Tyagi S, Lal S K
Virology Group, International Centre for Genetic Engineering and Biotechnology, New Delhi, 1100069, India.
Biochem Biophys Res Commun. 2000 Nov 2;277(3):589-93. doi: 10.1006/bbrc.2000.3720.
The yeast two-hybrid system is frequently used to identify protein-protein interactions. The assay is based on the functional reconstitution of a transcriptional activator. Since an indirect phenotype of the positive clones is the basis for selection of positive interacting clones, the two-hybrid screens are vulnerable to false positives. Here we report a screening protocol based on the sequential use of the cotransformation approach followed by the genetic method for verifying true two-hybrid interactions.

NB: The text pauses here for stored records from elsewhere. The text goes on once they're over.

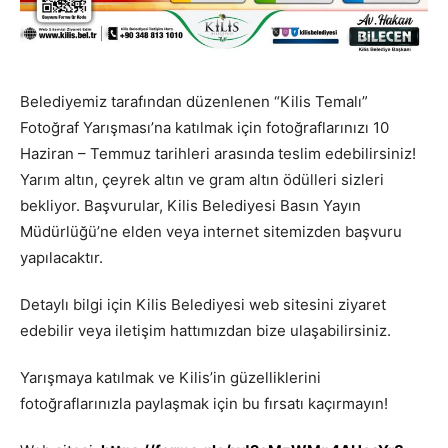
Belediyemiz tarafından düzenlenen “Kilis Temalı”
Fotoğraf Yarışması’na katılmak için fotoğraflarınızı 10
Haziran – Temmuz tarihleri arasında teslim edebilirsiniz!
Yarım altın, çeyrek altın ve gram altın ödülleri sizleri
bekliyor. Başvurular, Kilis Belediyesi Basın Yayın
Müdürlüğü’ne elden veya internet sitemizden başvuru
yapılacaktır.
Detaylı bilgi için Kilis Belediyesi web sitesini ziyaret
edebilir veya iletişim hattımızdan bize ulaşabilirsiniz.
Yarışmaya katılmak ve Kilis’in güzelliklerini
fotoğraflarınızla paylaşmak için bu fırsatı kaçırmayın!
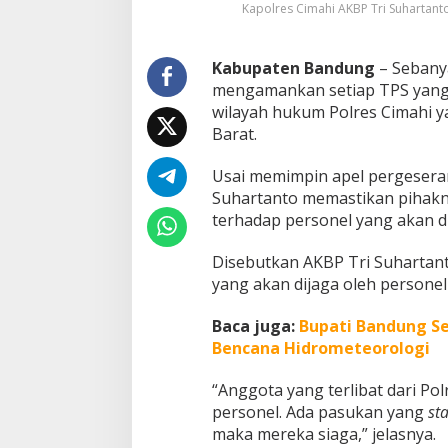
Kapolres Cimahi AKBP Tri Suhartant
h
i
d
Kabupaten Bandung
– Sebanya
a
n
mengamankan setiap TPS yang 
K
wilayah hukum Polres Cimahi 
a
Barat.
b
u
Usai memimpin apel pergesera
p
a
Suhartanto memastikan pihak
t
terhadap personel yang akan d
e
n
Disebutkan AKBP Tri Suhartant
B
yang akan dijaga oleh personel 
a
n
d
Baca juga:
Bupati Bandung Seb
u
Bencana Hidrometeorologi
n
g
“Anggota yang terlibat dari Pol
B
personel. Ada pasukan yang
st
a
r
maka mereka siaga,” jelasnya.
a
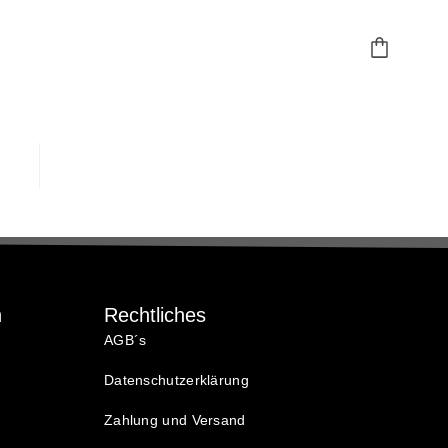
n
Rechtliches
AGB´s
Datenschutzerklärung
Zahlung und Versand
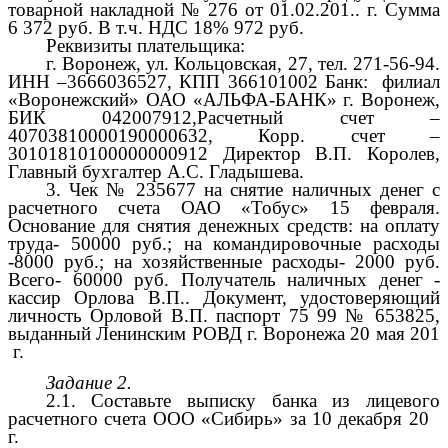
товарной накладной № 276 от 01.02.201.. г. Сумма
6 372 руб. В т.ч. НДС 18% 972 руб.
Реквизиты плательщика:
г. Воронеж, ул. Кольцовская, 27, тел. 271-56-94.
ИНН –3666036527, КПП 366101002 Банк: филиал
«Воронежский» ОАО «АЛЬФА-БАНК» г. Воронеж,
БИК 042007912,Расчетный счет –
40703810000190000632, Корр. счет –
30101810100000000912 Директор В.П. Королев,
Главный бухгалтер А.С. Гладышева.
3. Чек № 235677 на снятие наличных денег с
расчетного счета ОАО «Тобус» 15 февраля.
Основание для снятия денежных средств: на оплату
труда- 50000 руб.; на командировочные расходы
-8000 руб.; на хозяйственные расходы- 2000 руб.
Всего- 60000 руб. Получатель наличных денег -
кассир Орлова В.П.. Документ, удостоверяющий
личность Орловой В.П. паспорт 75 99 № 653825,
выданный Ленинским РОВД г. Воронежа 20 мая 201
г.
Задание 2.
2.1. Составьте выписку банка из лицевого
расчетного счета ООО «Сибирь» за 10 декабря 20
г.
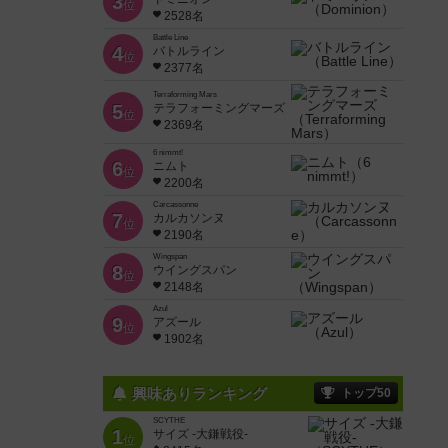
3
位
2528名
Battle Line
4
バトルライン
位
2377名
Terraforming Mars
5
テラフォーミングマーズ
位
2369名
6 nimmt!
6
ニムト
位
2200名
Carcassonne
7
カルカソンヌ
位
2190名
Wingspan
8
ウイングスパン
位
2148名
Azul
9
アズール
位
1902名
興味ありランキング
トップ50
SCYTHE
1
サイズ -大鎌戦役-
位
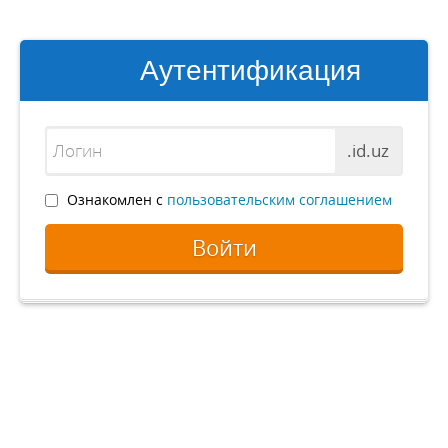
Аутентификация
.id.uz
Ознакомлен с
пользовательским соглашением
Войти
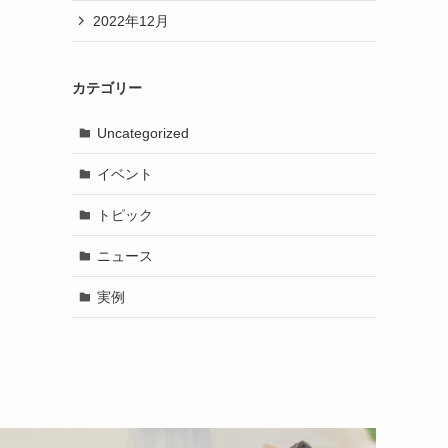
2022年12月
カテゴリー
Uncategorized
イベント
トピック
ニュース
実例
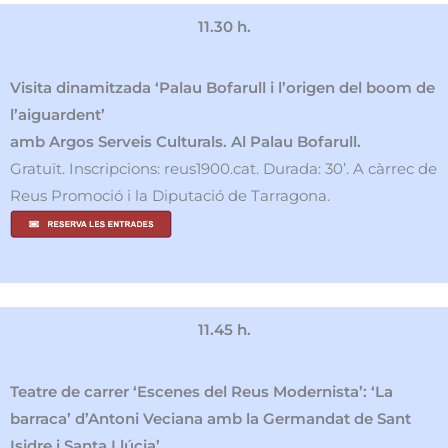
11.30 h.
Visita dinamitzada ‘Palau Bofarull i l’origen del boom de
l’aiguardent’
amb Argos Serveis Culturals. Al Palau Bofarull.
Gratuït. Inscripcions: reus1900.cat. Durada: 30’. A càrrec de
Reus Promoció i la Diputació de Tarragona.
11.45 h.
Teatre de carrer ‘Escenes del Reus Modernista’: ‘La
barraca’ d’Antoni Veciana amb la Germandat de Sant
Isidre i Santa Llúcia’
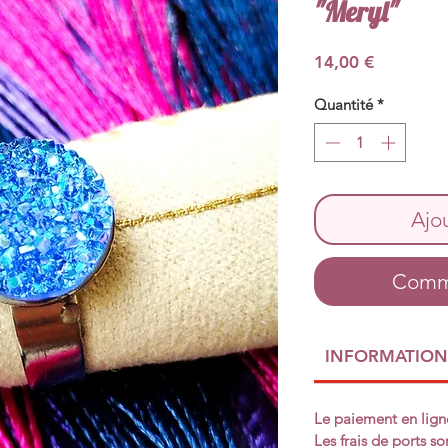
"Meryl"
Prix
14,00 €
Quantité
*
Ajo
Comma
INFORMATIONS
Le paiement en lign
Les frais de ports son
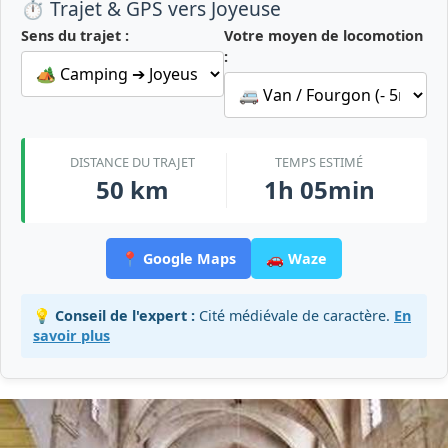
⏱️ Trajet & GPS vers Joyeuse
Sens du trajet :
Votre moyen de locomotion
:
DISTANCE DU TRAJET
TEMPS ESTIMÉ
50 km
1h 05min
📍 Google Maps
🚗 Waze
💡 Conseil de l'expert :
Cité médiévale de caractère.
En
savoir plus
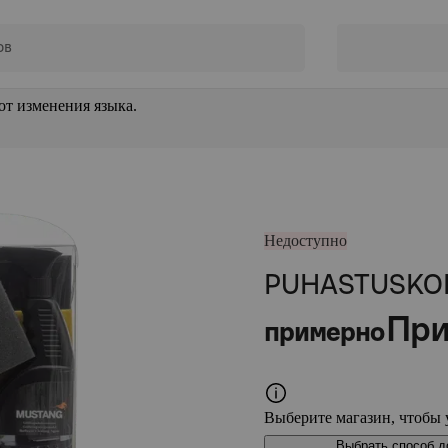
от изменения языка.
Недоступно
PUHASTUSKOM
При
примерно
Выберите магазин, чтобы 
Выбрать способ д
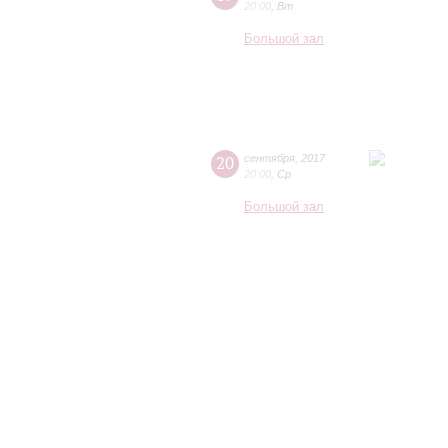
20:00
,
Вт
Большой зал
20
сентября
,
2017
20:00
,
Ср
Большой зал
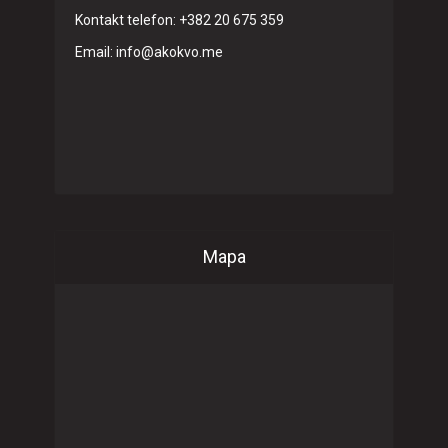
Kontakt telefon: +382 20 675 359
Email: info@akokvo.me
Mapa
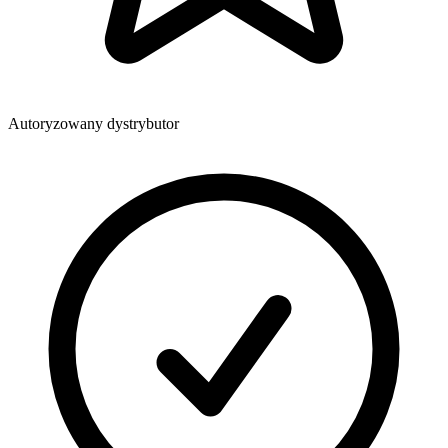
Autoryzowany dystrybutor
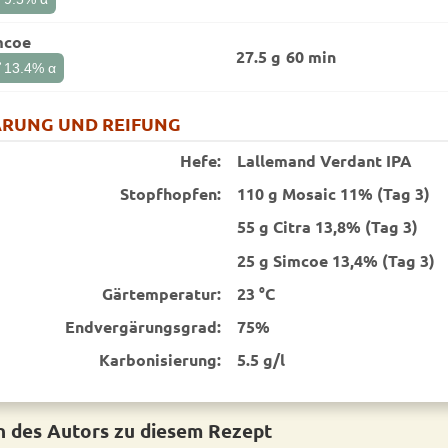
mcoe
27.5 g
60 min
t
13.4
% α
RUNG UND REIFUNG
Hefe:
Lallemand Verdant IPA
Stopfhopfen:
110 g Mosaic 11% (Tag 3)
55 g Citra 13,8% (Tag 3)
25 g Simcoe 13,4% (Tag 3)
Gärtemperatur:
23 °C
End­vergärungsgrad:
75%
Karbonisierung:
5.5 g/l
 des Autors zu diesem Rezept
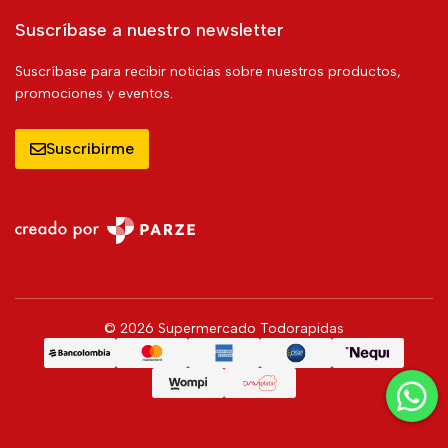
Suscríbase a nuestro newsletter
Suscríbase para recibir noticias sobre nuestros productos,
promociones y eventos.
Suscribirme
© 2026 Supermercado Todorapidas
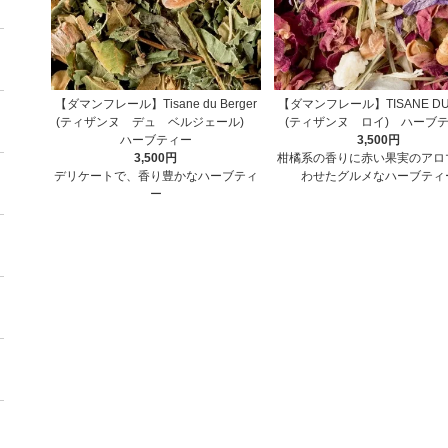
【ダマンフレール】Tisane du Berger
【ダマンフレール】TISANE DU
(ティザンヌ デュ ベルジェール)
(ティザンヌ ロイ) ハーブ
ハーブティー
3,500円
3,500円
柑橘系の香りに赤い果実のアロ
デリケートで、香り豊かなハーブティ
わせたグルメなハーブティ
ー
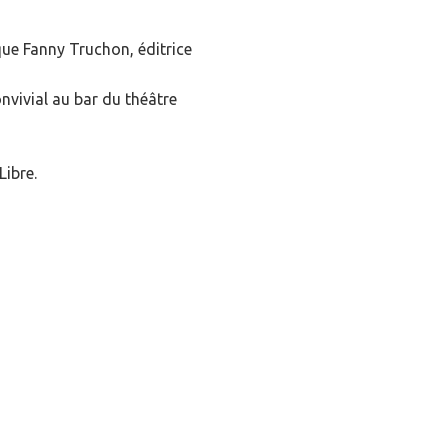
 que Fanny Truchon, éditrice
vivial au bar du théâtre
Libre.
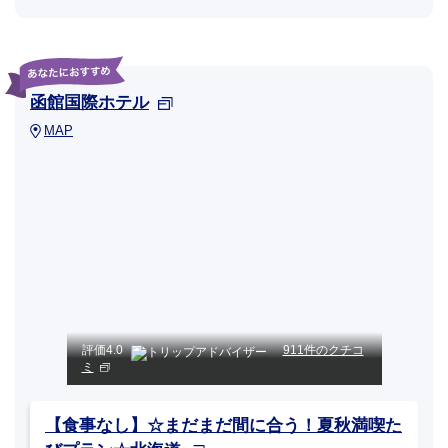
函館国際ホテル
MAP
評価
4.0
911件のクチコ
ミ
【食事なし】☆まだまだ間に合う！夏秋満喫た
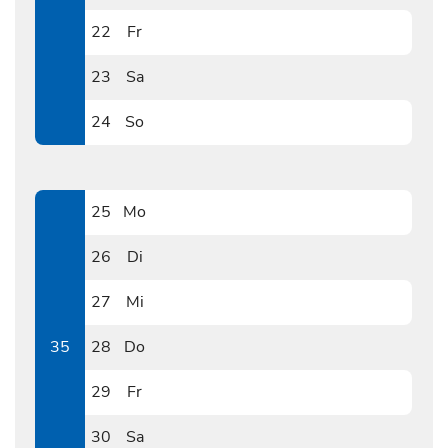
0821
22
Fr
0822
23
Sa
0823
24
So
0824
25
Mo
0825
26
Di
0826
27
Mi
0827
35
28
Do
0828
29
Fr
0829
30
Sa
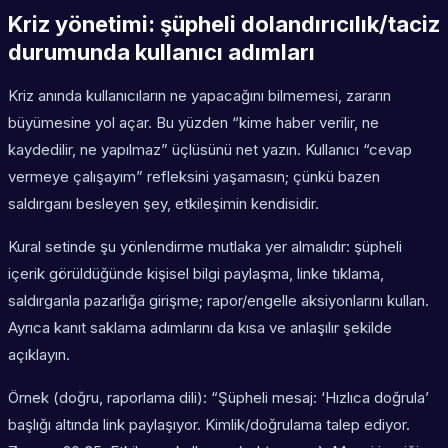
Kriz yönetimi: şüpheli dolandırıcılık/taciz
durumunda kullanıcı adımları
Kriz anında kullanıcıların ne yapacağını bilmemesi, zararın
büyümesine yol açar. Bu yüzden “kime haber verilir, ne
kaydedilir, ne yapılmaz” üçlüsünü net yazın. Kullanıcı “cevap
vermeye çalışayım” refleksini yaşamasın; çünkü bazen
saldırganı besleyen şey, etkileşimin kendisidir.
Kural setinde şu yönlendirme mutlaka yer almalıdır: şüpheli
içerik görüldüğünde kişisel bilgi paylaşma, linke tıklama,
saldırganla pazarlığa girişme; rapor/engelle aksiyonlarını kullan.
Ayrıca kanıt saklama adımlarını da kısa ve anlaşılır şekilde
açıklayın.
Örnek (doğru, raporlama dili): “Şüpheli mesaj: ‘Hızlıca doğrula’
başlığı altında link paylaşıyor. Kimlik/doğrulama talep ediyor.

Using this procedure, we have screened a cDNA library and have been able to isolate true positives from the yeast two-hybrid screen.
酵母双杂交系统常用于鉴定蛋白质-蛋白质相互作用。该检测基于转录激活因子的功能重建。由于阳性克隆的间接表型是选择阳性相互作用克隆的基础,双杂交筛选容易出现假阳性。在此,我们报告一种筛选方案,该方案基于共转化方法的顺序使用,随后采用遗传方法验证真正的双杂交相互作用。使用此程序,我们筛选了一个cDNA文库,并能够从酵母双杂交筛选中分离出真正的阳性克隆。